Cyberhubs on ppmstar.org

ppmstar.org includes an implementation of the Cyberhubs: Virtual Research Environments for Astronomy system developed by a team lead by Falk Herwig. Cyberhubs combines Docker virtualization with the JupyterHub notebook technology, and incorporates third-party authentication. Cyberhubs allow multiple users to access the same virtual research environment composed of a combination of storage, processing capacity and dedicated software packages specific to the particular research goals.
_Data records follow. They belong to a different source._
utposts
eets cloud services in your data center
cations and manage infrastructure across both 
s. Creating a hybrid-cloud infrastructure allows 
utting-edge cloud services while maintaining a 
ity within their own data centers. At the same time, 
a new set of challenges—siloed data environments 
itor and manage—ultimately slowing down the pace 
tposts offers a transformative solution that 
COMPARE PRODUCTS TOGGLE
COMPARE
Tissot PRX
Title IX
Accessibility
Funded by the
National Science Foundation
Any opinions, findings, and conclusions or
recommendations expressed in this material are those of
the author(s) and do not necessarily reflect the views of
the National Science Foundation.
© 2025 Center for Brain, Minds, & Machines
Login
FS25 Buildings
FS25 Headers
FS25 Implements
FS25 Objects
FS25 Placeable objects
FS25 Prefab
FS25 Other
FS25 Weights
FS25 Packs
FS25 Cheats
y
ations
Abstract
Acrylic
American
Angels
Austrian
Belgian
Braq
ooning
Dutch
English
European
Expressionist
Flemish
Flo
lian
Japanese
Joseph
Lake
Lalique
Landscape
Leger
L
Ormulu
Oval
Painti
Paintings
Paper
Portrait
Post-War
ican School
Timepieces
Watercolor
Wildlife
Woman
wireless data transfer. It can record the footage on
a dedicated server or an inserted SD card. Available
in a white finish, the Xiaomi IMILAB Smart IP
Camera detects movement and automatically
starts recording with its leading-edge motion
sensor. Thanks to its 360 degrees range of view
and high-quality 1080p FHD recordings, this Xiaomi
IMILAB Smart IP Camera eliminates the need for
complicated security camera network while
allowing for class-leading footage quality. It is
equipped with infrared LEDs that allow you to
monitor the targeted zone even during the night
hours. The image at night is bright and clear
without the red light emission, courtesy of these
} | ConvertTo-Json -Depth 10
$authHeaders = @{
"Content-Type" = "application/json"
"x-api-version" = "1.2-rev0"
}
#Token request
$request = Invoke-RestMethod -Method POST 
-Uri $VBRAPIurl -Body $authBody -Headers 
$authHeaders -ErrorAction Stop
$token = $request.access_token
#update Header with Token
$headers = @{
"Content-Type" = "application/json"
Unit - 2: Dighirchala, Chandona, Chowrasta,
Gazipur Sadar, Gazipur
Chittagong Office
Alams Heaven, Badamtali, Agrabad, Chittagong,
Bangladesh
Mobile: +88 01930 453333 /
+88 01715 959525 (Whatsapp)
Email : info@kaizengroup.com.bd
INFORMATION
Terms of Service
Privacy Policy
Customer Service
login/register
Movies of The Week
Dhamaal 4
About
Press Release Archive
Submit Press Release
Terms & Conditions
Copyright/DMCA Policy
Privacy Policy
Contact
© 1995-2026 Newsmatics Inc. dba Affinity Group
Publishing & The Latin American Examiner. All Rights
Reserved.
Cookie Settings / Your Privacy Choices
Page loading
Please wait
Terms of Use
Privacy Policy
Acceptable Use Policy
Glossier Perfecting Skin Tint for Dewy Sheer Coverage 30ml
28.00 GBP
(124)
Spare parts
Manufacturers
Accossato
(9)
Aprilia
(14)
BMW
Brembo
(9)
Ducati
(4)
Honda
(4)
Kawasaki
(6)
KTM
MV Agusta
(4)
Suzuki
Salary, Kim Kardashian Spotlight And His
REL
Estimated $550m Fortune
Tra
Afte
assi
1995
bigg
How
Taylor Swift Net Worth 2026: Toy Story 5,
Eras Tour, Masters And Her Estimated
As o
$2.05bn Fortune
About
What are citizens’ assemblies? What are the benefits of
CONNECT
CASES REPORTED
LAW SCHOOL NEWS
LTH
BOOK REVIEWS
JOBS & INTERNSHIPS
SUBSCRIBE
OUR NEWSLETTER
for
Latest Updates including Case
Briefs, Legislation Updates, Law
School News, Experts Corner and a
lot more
The advanced data storage, compression and access methods required to make large 3D hydrodynamic simulations accessible in this platform have been developed by Paul Woodward and his team at the University of Minnesota, supported through an NSF CDS&E grant 1413548.

ppmstar.org has implemented a multihub extension to the original Cyberhubs configuration that allows to host multible hubs each with a different combination of access policies, shared data and containerized software stack. The latest version of Cyberhubs and the ppmstar.org web page has been developed, implemented and is operated by Falk Herwig (team leader, requirements, systems design, implementation), Belaid Moa (Research Computing Systems at UVic, technical design and proto-typing), Stephenson Yang (ARC at UVic, development, implementation, maintenance & operation), Adam Paul (student CSA/UVic, html programming), Bryce McEwan (student CSA/UVic, html programming and Widget notebooks).

Aspects and capabilities related to CSA's nuclear astrophysics research (WENDI) have been developed with support from NSF's Physics Frontier Center Joint Institute for Nuclear Astrophysics. An earlier version of Cyberhubs was developed as part of the CANFAR project WENDI, funded by Canarie, UVic and NSERC. Over the years Cyberhubs has been supported by funds from NSERC, CFI via Compute Canada, UVic, EcoCanada.

ppmstar.org is hosted on a 16-core, 120GB memory virtual server of the Arbutus Cloud operated by Research Computing Services at the University of Victoria.